### Task description:
Below are records; please set down exactly the lines from the first through the one containing "of human stomach".

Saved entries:
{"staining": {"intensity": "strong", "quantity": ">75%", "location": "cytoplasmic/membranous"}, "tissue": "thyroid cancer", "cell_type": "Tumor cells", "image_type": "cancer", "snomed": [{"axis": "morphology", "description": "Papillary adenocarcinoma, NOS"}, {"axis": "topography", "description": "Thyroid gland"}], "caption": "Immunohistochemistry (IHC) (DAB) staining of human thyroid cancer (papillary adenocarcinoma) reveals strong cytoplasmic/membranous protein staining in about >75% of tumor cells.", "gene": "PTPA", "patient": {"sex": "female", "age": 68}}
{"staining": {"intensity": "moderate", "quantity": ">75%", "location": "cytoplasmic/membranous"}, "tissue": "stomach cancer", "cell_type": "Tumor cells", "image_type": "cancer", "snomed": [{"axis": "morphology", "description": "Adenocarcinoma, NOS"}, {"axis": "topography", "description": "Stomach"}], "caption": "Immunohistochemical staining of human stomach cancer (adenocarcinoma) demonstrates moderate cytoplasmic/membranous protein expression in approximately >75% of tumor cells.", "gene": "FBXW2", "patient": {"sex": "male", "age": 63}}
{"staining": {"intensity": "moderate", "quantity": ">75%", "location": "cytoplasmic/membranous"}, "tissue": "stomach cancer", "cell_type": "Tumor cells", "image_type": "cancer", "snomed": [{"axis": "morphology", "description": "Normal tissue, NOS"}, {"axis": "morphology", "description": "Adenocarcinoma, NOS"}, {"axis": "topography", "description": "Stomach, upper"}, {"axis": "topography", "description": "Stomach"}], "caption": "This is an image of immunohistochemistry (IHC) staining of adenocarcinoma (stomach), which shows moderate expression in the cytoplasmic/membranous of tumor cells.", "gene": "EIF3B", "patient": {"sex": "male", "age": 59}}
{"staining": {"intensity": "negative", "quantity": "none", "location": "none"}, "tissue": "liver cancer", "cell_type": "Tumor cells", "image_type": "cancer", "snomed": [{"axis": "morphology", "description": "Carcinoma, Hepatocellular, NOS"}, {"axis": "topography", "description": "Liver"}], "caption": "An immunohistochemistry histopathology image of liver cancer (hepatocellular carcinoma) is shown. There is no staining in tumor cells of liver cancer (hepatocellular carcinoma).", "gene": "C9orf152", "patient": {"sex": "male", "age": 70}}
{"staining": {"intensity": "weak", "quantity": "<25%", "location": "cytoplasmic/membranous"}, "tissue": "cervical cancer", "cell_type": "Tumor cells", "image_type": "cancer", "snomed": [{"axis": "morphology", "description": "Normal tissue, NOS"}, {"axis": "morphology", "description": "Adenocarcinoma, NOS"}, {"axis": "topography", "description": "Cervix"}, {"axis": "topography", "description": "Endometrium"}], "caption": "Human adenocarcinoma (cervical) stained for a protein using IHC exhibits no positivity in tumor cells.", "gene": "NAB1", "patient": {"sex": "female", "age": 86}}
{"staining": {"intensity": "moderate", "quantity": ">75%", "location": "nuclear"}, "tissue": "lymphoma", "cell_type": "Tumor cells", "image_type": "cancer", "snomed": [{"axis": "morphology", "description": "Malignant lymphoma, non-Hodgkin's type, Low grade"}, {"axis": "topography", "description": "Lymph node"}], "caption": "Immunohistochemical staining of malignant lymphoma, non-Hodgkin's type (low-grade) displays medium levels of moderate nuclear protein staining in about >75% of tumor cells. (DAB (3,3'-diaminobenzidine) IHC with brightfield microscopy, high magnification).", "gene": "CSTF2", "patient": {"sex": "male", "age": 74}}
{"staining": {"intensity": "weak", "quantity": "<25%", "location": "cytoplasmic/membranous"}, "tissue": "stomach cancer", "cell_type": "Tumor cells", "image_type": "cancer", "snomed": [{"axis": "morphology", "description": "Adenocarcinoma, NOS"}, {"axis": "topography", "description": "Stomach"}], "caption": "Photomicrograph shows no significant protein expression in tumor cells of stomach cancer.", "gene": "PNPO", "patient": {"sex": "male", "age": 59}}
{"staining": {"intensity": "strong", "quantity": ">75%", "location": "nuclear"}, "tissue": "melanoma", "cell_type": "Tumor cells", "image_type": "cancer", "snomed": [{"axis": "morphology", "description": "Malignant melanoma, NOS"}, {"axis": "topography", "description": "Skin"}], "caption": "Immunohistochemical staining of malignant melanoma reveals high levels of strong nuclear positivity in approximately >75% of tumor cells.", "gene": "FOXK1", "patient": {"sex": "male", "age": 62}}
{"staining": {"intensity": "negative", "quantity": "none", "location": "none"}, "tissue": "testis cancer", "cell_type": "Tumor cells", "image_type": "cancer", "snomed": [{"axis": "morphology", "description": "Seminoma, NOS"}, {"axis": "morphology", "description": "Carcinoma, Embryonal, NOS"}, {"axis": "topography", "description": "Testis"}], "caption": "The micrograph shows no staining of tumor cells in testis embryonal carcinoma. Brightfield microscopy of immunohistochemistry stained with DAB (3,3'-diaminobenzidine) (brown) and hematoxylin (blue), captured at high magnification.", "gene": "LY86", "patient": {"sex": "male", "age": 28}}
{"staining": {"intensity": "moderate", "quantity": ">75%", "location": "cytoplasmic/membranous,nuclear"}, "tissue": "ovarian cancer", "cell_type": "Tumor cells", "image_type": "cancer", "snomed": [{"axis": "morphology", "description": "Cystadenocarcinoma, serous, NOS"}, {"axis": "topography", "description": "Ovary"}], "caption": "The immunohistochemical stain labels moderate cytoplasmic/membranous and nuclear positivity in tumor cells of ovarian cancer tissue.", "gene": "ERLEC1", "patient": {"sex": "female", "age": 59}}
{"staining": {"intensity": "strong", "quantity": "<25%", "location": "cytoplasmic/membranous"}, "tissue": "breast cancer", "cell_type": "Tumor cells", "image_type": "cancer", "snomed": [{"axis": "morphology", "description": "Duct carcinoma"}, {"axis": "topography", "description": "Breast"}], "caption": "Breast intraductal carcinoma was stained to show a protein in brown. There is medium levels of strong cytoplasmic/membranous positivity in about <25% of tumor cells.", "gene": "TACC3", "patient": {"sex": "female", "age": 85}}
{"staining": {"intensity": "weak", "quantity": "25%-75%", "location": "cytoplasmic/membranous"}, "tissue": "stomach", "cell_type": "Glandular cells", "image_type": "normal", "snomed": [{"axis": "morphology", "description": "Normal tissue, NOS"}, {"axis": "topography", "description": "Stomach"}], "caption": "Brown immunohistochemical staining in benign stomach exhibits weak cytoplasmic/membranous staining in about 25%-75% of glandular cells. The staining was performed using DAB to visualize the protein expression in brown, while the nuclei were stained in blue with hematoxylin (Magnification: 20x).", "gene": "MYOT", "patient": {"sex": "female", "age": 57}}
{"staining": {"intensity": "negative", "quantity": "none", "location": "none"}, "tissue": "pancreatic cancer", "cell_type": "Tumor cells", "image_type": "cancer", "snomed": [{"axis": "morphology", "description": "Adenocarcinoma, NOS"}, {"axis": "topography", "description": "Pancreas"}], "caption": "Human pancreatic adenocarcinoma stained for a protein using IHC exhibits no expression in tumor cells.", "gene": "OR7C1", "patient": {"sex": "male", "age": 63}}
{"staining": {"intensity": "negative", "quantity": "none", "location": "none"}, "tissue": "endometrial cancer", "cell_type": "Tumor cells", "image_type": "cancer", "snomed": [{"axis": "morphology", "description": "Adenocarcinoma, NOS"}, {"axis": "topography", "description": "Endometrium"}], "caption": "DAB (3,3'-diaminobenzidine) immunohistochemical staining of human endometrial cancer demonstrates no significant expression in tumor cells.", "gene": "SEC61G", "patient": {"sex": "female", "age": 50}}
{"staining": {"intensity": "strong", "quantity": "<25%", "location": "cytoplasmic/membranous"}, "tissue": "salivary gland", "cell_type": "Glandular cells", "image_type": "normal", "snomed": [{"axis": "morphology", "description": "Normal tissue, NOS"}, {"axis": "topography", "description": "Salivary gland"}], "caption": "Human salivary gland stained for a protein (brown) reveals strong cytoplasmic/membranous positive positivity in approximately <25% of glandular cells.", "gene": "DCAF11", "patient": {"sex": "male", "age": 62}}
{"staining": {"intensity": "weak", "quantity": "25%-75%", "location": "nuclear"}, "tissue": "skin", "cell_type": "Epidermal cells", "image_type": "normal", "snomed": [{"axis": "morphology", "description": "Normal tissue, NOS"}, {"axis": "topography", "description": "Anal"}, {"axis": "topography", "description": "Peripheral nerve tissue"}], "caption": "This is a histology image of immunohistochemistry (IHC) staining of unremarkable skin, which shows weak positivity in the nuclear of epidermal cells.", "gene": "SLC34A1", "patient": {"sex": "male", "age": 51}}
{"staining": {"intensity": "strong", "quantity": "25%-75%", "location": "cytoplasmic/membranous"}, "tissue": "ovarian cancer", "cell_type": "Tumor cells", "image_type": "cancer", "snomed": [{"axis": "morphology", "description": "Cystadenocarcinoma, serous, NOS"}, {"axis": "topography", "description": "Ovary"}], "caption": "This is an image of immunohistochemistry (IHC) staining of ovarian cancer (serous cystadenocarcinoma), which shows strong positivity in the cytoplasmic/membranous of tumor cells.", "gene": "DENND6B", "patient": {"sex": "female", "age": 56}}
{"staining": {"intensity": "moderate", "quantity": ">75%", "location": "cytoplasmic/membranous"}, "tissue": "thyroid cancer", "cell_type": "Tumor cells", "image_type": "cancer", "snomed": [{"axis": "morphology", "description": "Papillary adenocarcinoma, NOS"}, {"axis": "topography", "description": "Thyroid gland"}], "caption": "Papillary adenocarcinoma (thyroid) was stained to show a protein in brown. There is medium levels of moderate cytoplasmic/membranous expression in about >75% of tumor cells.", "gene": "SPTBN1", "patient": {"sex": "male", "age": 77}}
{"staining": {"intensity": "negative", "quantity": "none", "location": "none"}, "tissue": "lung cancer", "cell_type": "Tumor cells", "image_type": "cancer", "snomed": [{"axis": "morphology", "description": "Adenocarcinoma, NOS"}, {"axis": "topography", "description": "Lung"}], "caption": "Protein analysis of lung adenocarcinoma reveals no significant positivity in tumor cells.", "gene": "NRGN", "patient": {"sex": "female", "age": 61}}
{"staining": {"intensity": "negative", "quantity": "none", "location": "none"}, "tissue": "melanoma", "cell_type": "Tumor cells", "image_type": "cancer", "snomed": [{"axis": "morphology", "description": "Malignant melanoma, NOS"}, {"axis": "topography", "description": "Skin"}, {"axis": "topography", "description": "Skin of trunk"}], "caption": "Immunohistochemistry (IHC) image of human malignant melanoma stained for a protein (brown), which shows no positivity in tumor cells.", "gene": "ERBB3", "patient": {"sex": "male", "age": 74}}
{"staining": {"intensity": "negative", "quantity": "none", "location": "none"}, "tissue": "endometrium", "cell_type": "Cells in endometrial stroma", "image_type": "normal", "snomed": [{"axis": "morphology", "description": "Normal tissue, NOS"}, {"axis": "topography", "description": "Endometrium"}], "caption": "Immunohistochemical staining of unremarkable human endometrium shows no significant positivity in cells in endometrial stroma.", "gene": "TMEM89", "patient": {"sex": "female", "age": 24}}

### Final answer:
{"staining": {"intensity": "strong", "quantity": ">75%", "location": "cytoplasmic/membranous"}, "tissue": "thyroid cancer", "cell_type": "Tumor cells", "image_type": "cancer", "snomed": [{"axis": "morphology", "description": "Papillary adenocarcinoma, NOS"}, {"axis": "topography", "description": "Thyroid gland"}], "caption": "Immunohistochemistry (IHC) (DAB) staining of human thyroid cancer (papillary adenocarcinoma) reveals strong cytoplasmic/membranous protein staining in about >75% of tumor cells.", "gene": "PTPA", "patient": {"sex": "female", "age": 68}}
{"staining": {"intensity": "moderate", "quantity": ">75%", "location": "cytoplasmic/membranous"}, "tissue": "stomach cancer", "cell_type": "Tumor cells", "image_type": "cancer", "snomed": [{"axis": "morphology", "description": "Adenocarcinoma, NOS"}, {"axis": "topography", "description": "Stomach"}], "caption": "Immunohistochemical staining of human stomach cancer (adenocarcinoma) demonstrates moderate cytoplasmic/membranous protein expression in approximately >75% of tumor cells.", "gene": "FBXW2", "patient": {"sex": "male", "age": 63}}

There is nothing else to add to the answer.